A Moveable Feast          by Ernest Hemingway

‘In those days, there was no money to buy books.’

Hemingway’s Paris memoir, published posthumously in 1964, pieces together fragments of his early years as a struggling writer in the early 1920s when money was hard to come by and reading, writing, wine and young love were enough to sustain even the hungriest of artists. At least for a while.

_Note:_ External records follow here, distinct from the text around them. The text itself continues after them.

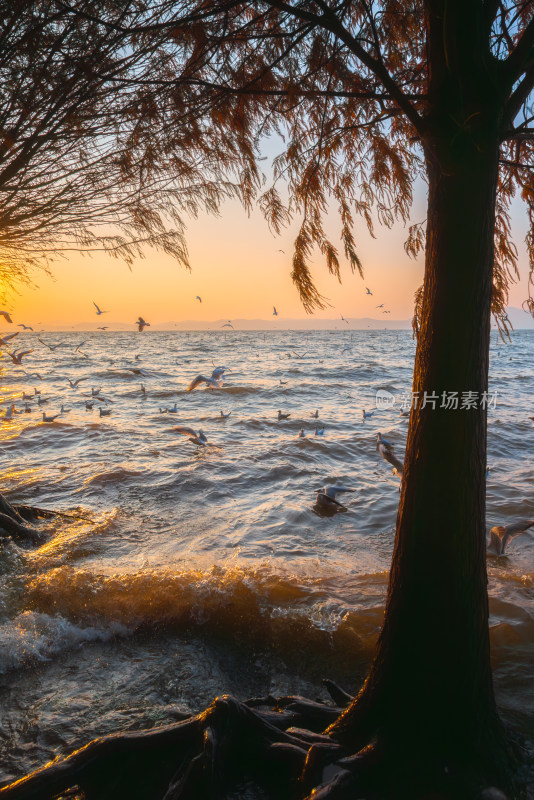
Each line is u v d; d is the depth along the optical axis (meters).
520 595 5.51
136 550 6.86
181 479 10.20
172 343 91.19
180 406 21.20
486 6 2.32
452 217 2.36
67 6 2.23
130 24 2.35
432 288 2.47
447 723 2.56
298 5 2.70
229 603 5.23
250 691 4.06
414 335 2.94
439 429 2.48
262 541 7.22
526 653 4.41
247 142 3.00
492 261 2.44
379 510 8.59
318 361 45.16
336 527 7.82
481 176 2.31
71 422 17.06
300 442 13.60
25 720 3.64
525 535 7.39
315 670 4.31
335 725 2.84
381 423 16.84
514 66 2.24
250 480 10.36
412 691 2.59
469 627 2.56
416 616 2.58
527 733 3.38
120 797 2.62
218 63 2.72
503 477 10.32
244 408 20.56
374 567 6.36
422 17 2.94
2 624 4.82
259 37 2.46
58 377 33.78
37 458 12.17
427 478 2.53
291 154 3.19
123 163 2.94
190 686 4.07
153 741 2.74
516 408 18.84
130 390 26.22
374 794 2.41
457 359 2.43
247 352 60.78
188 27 2.41
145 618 5.05
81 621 4.95
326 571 6.16
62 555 6.60
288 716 3.05
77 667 4.35
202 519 8.15
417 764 2.47
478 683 2.61
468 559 2.54
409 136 3.26
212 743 2.57
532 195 3.11
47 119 2.57
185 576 5.64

The frequent references to bars and cafes quickly evoke a strong sense of Parisian culture and serve as a recognizable, if not a little nostalgic, backdrop for the intense yet casual meetings held by the young literary circles and it is in these settings that we meet many of the notable figures of the time – James Joyce, Ezra Pound, Gertrude Stein and F Scott and Zelda Fitzgerald, to name a few. Detours around the backstreets of the city offer glimpses of artists’ studios and minimalist writers’ rooms, often found near Montparnasse Cemetery, which leaves the reader with the sense that something important has been lost since those early post-war years; simple living, humble beginnings, youth, and the tension between satisfaction and longing that comes from all three.

A Moveable Feast is often thought of as a book about people, a rare glimpse into the literary greats we have all come to ‘know’. And yet to me the book is more about the enduring nature of simplicity, of Paris itself and a moment in time when a purer sense of bohemia existed and young writers were free to obsess over their art.